The entropy concept provides a complementary tool that proved to be consistent with previous results. For the present purposes, entropy is considered as a measure of disorder in a signal. Therefore, lower entropy values suggest the occurrence of more organized phenomena. After the preprocessing already described, every single hit was analyzed as in Fig. 4. Frequencies with relative minimum entropy were detected according to a threshold criterion (eventually, a single hit might have several relative minima).

Figure 8 is a histogram which accounts for the density of hits that present a minimum entropy at a given frequency band. Table 1 gathers basic statistical information about entropy and frequency after analyzing the whole set of hits. It also shows the average time duration of the preprocessed hits, discriminated by frequency band. This duration showed to be consistently smaller as frequency increases.

Fig. 8
figure 8

Frequency bands and density of hits with minimum entropy

Table 1 Preprocessed hits statistics

According to Table 1, 150 and 250 kHz frequencies turned out to be those for which entropy reaches a relative minimum more often. It is also important to notice that these minima were mostly reached by the end of the experiment, as shown in Fig. 8. Therefore, these hits are of special interest and most likely to express a characteristic frequency of the fracturing process. Figure 9 shows the entropy and its time evolution for those hits which attain a minimum at 150 kHz (black line) and those which attain a minimum at 250 kHz (gray line). In order to make it easier to read the plot, a moving mean of 1000 points was applied to the results. The entropy value for the 250 kHz proved to be consistently smaller throughout the whole experiment. This would imply that the 250 kHz frequency band is more strongly related to the advance of macro-cracks, a more organized phenomenon.

Fig. 9
figure 9

Entropy of preprocessed hits at 150 kHz (black) and 250 kHz (gray). A moving mean of 1000 points was applied

The AEE defined in (3) can be calculated for reconstructed hits after bandpass filtering. It is of particular interest to trace the time evolution of this energy: therefore the cumulative AEE for each frequency band was calculated. Upper Fig. 10 shows the cumulative AEE for the 150 kHz band, while lower Fig. 10 shows the cumulative AEE for the 250 kHz band (both in thin lines). These graphs also show the time evolution of the corresponding entropy already shown in Fig. 9. It can be appreciated that entropy evolution changes significantly, even shows relative minima, before cumulative energy jumps. That is, it anticipates the expression of dangerous damage.

Fig. 10
figure 10

AEE (thin) and entropy (thick). Upper: at 150 kHz. Lower: at 250 kHz

Fracture in rocks is an interplay of macro-fracture, nucleation, advance and branching into micro-cracks, followed by further coalescence of micro-cracks into macro-cracks. The results displayed in Figs. 7, 8, 9, and 10 suggest that the main features of the whole fracturing process in andesite can be followed by the evolution of wavelet energy and wavelet entropy in the selected bands. Moreover, the 250 kHz band, due to its lower entropy values, seems to be connected to nucleation and advancement of macro-cracks.

5 Conclusions

The minimum entropy criterion applied to AE hits resulted in a reliable tool for the detection of relevant frequency bands. It is sensibly improved by the preprocessing of the signals, which reduces the distorting effects due to inner reflections in the studied material.

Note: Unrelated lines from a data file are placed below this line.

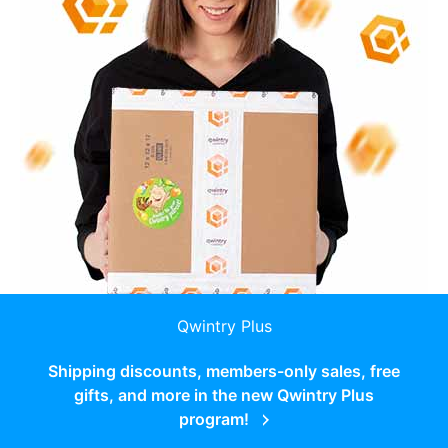
Qwintry Plus
Shipping discounts, members-only sales, free
gifts, and more in the new Qwintry Plus
program!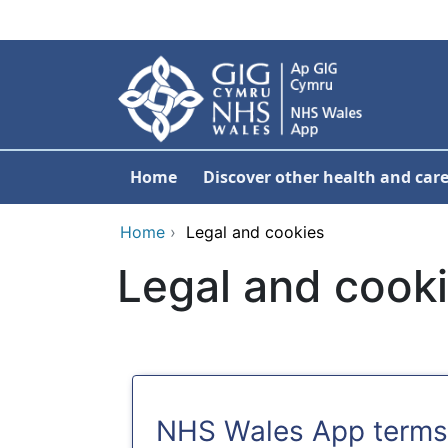
Skip to main content
Home
Discover other health and care
Home
›
Legal and cookies
Legal and cook
NHS Wales App terms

Comparison with previous work and other criteria [14, 15] reinforces the conclusion that the 150 and 250 kHz are characteristic frequencies of the andesite rock, related to macro-fracture mechanisms.

Those hits most related to each of these bands were specifically studied. Their entropy evolved in accordance with the cumulative AEE. Major changes in AEE are anticipated and accompanied by abrupt oscillations in entropy. These sudden changes, both in AEE and entropy, indicate an abrupt reorganization of the material rheological state.